We're interested in customizing ElasticSearch relevance scoring by using our own relevance values for each tag that was added to a document. We're still early in our exploration process but would appreciate some guidance on how to best achieve this with ElasticSearch (and whether it is possible).

Given this document:

{
  "id": "10252",
  "popularity_score": "1.28",
  "tags": [
    {
      "tag": "beach",
      "relevance": "0.7"
    },
    {
      "tag": "illustration",
      "relevance": "0.3"
    },
    {
      "tag": "california",
      "relevance": "0.9"
    },
  ]
}

and given the following query:

"query" : "beach illustration"

We would like the score for this document to be:

"score" = mean(relevance) * popularity_score
        = mean([0.7, 0.3]) * 1.28
        = 0.64

From our research, this sounds possible through nested queries and script score. However, the following case complicates things slightly:

For the same document, and the following query:

"query": "house illustration"

We would like the score to be:

"score" = mean([0, 0.3]) * 1.28

(since the document does not have the tag "house")

We wouldn't want to store all possible tags (>100k) on each document, and it sounds like the sparse vector data type would have been useful here -- however it appears to have been deprecated in 7.6.

Any guidance here (or even just if this is indeed possible to do) would be greatly appreciated. Thanks!

1 Like

There is a new datatype called rank_features that may help is your use-case. Queries on it are very efficient. However there is no possibility of custom scoring on features, there are only 3 available predefined functions on rank_features.

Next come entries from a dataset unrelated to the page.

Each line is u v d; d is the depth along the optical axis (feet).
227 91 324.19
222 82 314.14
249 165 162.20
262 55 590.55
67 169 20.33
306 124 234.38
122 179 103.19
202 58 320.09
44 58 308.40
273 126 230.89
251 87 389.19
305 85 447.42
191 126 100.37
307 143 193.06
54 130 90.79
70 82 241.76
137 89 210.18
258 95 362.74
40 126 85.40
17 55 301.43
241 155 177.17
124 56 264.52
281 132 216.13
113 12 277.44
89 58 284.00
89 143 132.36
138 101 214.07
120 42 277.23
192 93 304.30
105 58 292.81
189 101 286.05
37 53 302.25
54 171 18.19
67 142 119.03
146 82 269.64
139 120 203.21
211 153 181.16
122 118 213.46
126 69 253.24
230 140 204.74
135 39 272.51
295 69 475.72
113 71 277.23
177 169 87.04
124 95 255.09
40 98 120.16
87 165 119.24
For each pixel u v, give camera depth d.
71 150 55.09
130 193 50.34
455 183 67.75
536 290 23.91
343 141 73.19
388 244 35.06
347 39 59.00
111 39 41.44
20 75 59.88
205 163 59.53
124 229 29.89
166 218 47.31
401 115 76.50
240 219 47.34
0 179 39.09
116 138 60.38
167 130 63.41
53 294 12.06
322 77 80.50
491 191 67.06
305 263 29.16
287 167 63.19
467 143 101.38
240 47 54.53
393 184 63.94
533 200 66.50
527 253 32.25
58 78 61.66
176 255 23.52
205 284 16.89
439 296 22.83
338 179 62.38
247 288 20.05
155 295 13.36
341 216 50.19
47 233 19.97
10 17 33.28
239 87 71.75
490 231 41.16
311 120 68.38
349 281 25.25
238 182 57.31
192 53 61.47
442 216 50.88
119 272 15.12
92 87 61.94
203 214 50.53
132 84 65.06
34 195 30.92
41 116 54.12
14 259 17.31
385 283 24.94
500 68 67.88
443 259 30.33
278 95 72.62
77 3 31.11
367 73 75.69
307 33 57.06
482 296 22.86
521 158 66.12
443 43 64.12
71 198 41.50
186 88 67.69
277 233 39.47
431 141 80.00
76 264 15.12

If you model your tags as rank_features, you can run the following query:

{
  "query": {
    "script_score": {
      "query": {
        "bool": {
          "should": [
            {
              "rank_feature": {
                "field": "tags.beach"
              }
            },
            {
              "rank_feature": {
                "field": "tags.illustration"
              }
            }
          ]
        }
      },
      "script": {
        "source": "_score * doc['popularity_score'].value"
      }
    }
  }
}

Note that, _score here will be calculated by default using saturation function.

We also currently discussing a possibility of using linear function for rank_features.

This topic was automatically closed 28 days after the last reply. New replies are no longer allowed.